The city is at an impasse, where we can either collectively increase expectations of what living in Toronto should feel like or ask residents to live with less. It isn't a secret to anyone that after the provincial government downloading of programs and amalgamation, the city has experienced tremendous constraint. This squeeze is not because of a bloated bureaucracy -- as some would have you believe, but because the cost of running a city, like anyone's home, has increased and yet our base for revenues has remained static.

Toronto needs new revenues -- to build subways and fix roads but also to increase social programs that prevent gun violence, increase access to child care and provide safe recreational opportunities to young adults and children. We need to prioritize the value of social investment just as much as we need to prioritize physical infrastructure. Imagine what financial shape the city would be in without the land transfer tax -- it has been the saviour of programs and services that are crucial to the well-being of Toronto.

Toronto City Council will need to act on new avenues for bringing income to the city budget, and we need to look at what can create the greatest amount of public good with the least amount of burden upon residents. There are a wide variety of options being discussed. Some raise a lot of money, others just a few million.  There is no escaping the fact that if we want a world-class city we will have to pay for it. It would seem obvious that those who have the most must step up and pay a fair share.

Toronto's real estate has become some of the most valuable in the world and commercial landowners have benefited from a booming real estate market. Creating a commercial parking levy for malls and major office buildings could raise anywhere from $171 million up to $535 million depending on the rate set. If the parking lot owners can charge $30 per day for parking downtown they can pay a small fee to the city for maintaining the roads their customers drive on, their sidewalks and other infrastructure.

There should be exemptions for small strip malls where independent local stores are located. But when the giant malls are making massive increases in sales in one year -- anywhere from 18 per cent for Yorkdale; eight per cent for Fairview and the Eaton Center; to 33 per cent for the Royal Bank Plaza -- they can surely afford to ease the burden of property tax on people with modest or fixed incomes.

Almost all of the options for new revenues were rejected by City Council during the Ford days. There is a process to review them again, but road tolls are highly controversial and the province has not agreed to give the city power to apply income or sales tax. A hotel room tax, which the McGuinty government refused to allow Toronto to utilize, is well overdue.
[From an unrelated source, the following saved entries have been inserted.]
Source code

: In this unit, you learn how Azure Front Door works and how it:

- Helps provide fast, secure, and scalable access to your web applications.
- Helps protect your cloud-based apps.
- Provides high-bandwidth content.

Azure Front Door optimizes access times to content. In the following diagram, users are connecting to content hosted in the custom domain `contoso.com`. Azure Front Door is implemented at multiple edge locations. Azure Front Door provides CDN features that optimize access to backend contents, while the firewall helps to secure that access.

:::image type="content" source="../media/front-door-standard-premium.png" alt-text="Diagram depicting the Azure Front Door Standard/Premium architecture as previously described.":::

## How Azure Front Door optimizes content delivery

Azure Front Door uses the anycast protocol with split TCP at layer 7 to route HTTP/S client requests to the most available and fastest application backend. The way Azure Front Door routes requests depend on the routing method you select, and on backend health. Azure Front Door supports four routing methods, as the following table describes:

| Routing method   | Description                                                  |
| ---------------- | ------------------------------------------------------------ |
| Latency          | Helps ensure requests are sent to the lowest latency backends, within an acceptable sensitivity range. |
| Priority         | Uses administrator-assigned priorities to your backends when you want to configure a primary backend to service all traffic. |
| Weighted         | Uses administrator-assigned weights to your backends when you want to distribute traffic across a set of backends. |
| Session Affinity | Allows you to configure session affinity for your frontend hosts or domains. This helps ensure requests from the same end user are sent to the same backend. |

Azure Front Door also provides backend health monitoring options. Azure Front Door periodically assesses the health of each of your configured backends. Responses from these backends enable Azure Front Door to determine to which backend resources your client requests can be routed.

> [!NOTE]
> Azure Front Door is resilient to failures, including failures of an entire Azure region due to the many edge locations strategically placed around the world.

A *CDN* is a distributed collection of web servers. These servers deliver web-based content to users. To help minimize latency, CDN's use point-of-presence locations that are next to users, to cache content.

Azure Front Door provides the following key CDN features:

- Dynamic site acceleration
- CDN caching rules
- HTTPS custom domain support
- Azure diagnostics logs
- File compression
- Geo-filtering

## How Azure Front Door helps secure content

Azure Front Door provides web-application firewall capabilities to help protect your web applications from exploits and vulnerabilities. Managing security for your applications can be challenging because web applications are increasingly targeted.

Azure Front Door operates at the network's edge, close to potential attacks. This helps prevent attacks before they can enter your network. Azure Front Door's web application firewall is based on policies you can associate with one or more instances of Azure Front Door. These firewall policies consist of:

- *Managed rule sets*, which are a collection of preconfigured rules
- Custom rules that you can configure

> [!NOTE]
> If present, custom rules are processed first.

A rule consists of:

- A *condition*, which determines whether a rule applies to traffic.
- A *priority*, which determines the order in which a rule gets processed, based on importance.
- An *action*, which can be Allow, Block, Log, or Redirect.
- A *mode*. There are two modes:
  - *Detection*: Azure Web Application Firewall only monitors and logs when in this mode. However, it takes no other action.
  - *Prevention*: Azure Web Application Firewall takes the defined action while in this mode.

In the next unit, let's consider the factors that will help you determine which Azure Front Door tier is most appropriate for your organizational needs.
There is no doubt that the massive corporations who would contribute to a commercial parking levy would launch a fierce lobby of city hall. They did last time, and will again. But these are the same entities that have benefitted richly from the deep cuts to corporate tax rates at both the federal and provincial levels over the past decade. And as every chart will illustrate, it's the one per cent who have appropriated all of the increased wealth since the 2008 meltdown, leaving everyone else with stagnant wages and the next generation with precarious jobs.

We all have a choice -- we can be resigned to expect a city that does less and provides less, or we can advocate for a city that creates opportunities and ensures equity of access and development.  Working families deserve something better, and we urge Council to make the tough decisions to invest in our future and make the tax system fairer in the process.

Maureen O'Reilly is the chair of the Municipal Committee of the Toronto and York Region Labour Council and President of the Toronto Public Library Workers Union. John Cartwright is President of the Labour Council.